What is Electorate definition/concept/elaboration
The electorate is a group of citizens who have the right to participate in a vote to choose their political representatives. Each country has its own legislation regarding the minimum age required to exercise the right to vote (in most cases this minimum is 18 years). Legal age is not the only requirement to be part of the electorate, as a person may be unable to vote for various reasons: for a fundamental administrative error, for being declared incapable before the court due to his mental state or for being declared rebellious for criminal case.
Another aspect that must be taken into account in relation to the electorate is the fact that some nations have an obligation to vote, except for some very specific and justified exceptions.
General considerations about the electorate
As a general rule, every citizen is a voter as long as he is properly regularized. Spain currently has a population of over 47 million inhabitants and its electorate is approximately 36 million; this means that voters represent something more than 75% of the total population.
The various political parties and media communication promote sociological studies to meet the concerns and interests of the electorate. The data obtained can be relevant for preparing the policy strategy. This type of study is part of electoral sociology.
One of the most widespread political problems is the lack of interest from a sector of the electorate.
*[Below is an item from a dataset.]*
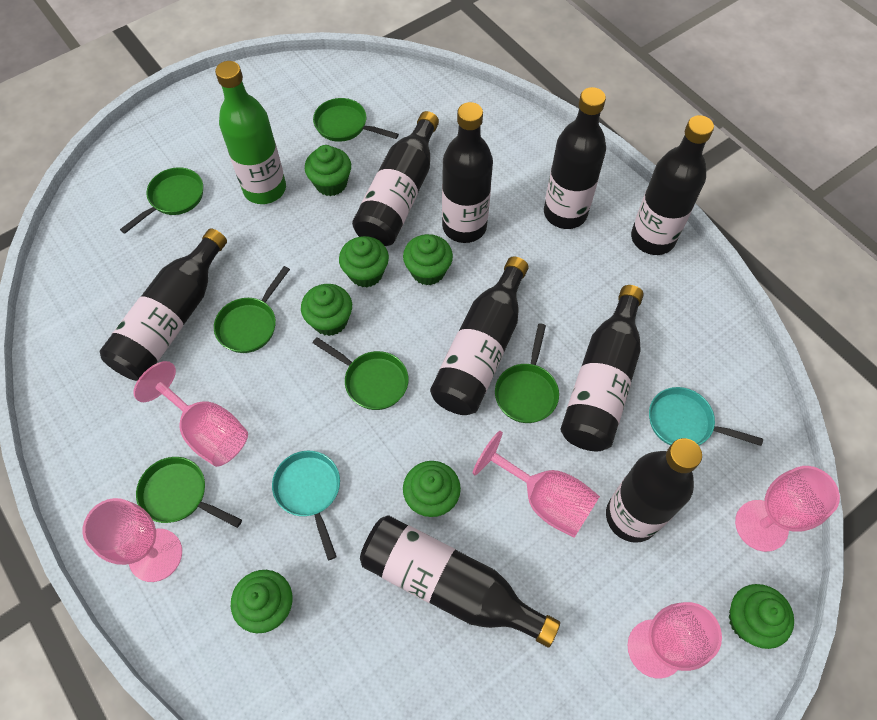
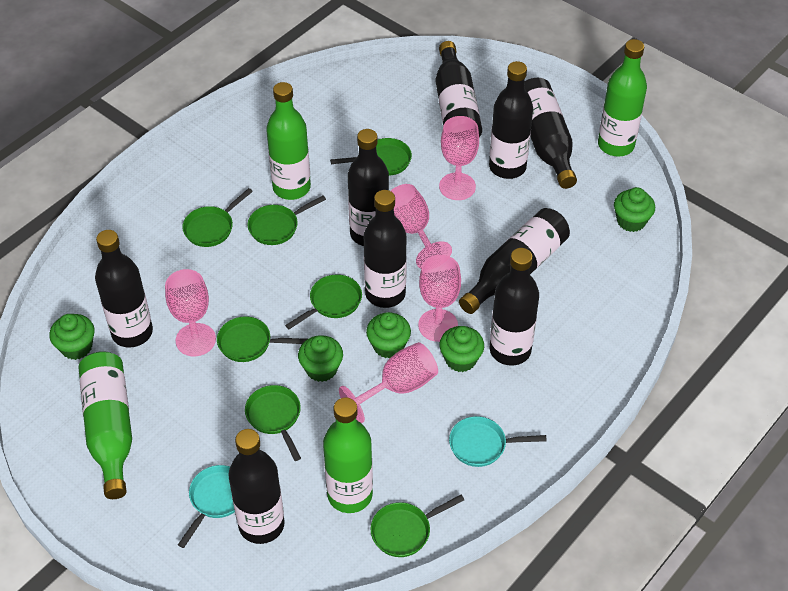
green bottle: 1 -> 4
green cupcake: 7 -> 5
green pan: 6 -> 7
This situation highlights the abstention rates in elections. In order to try to animate those who are not interested in voting, what we are trying to do is to mobilize the electorate through strategies with social networks and create other mechanisms for participation .
In journalism , some expressions are used to refer to this sector of society : “The electorate punishes the left” or “There is a distance between the electorate and the politicians”.
Election campaigns promote polls and there is a very important data to be highlighted: the percentage of people undecided when voting for one party or another. Political parties know that it is important to address this sector of the electorate, as the final decision of an election may depend on those undecided so far.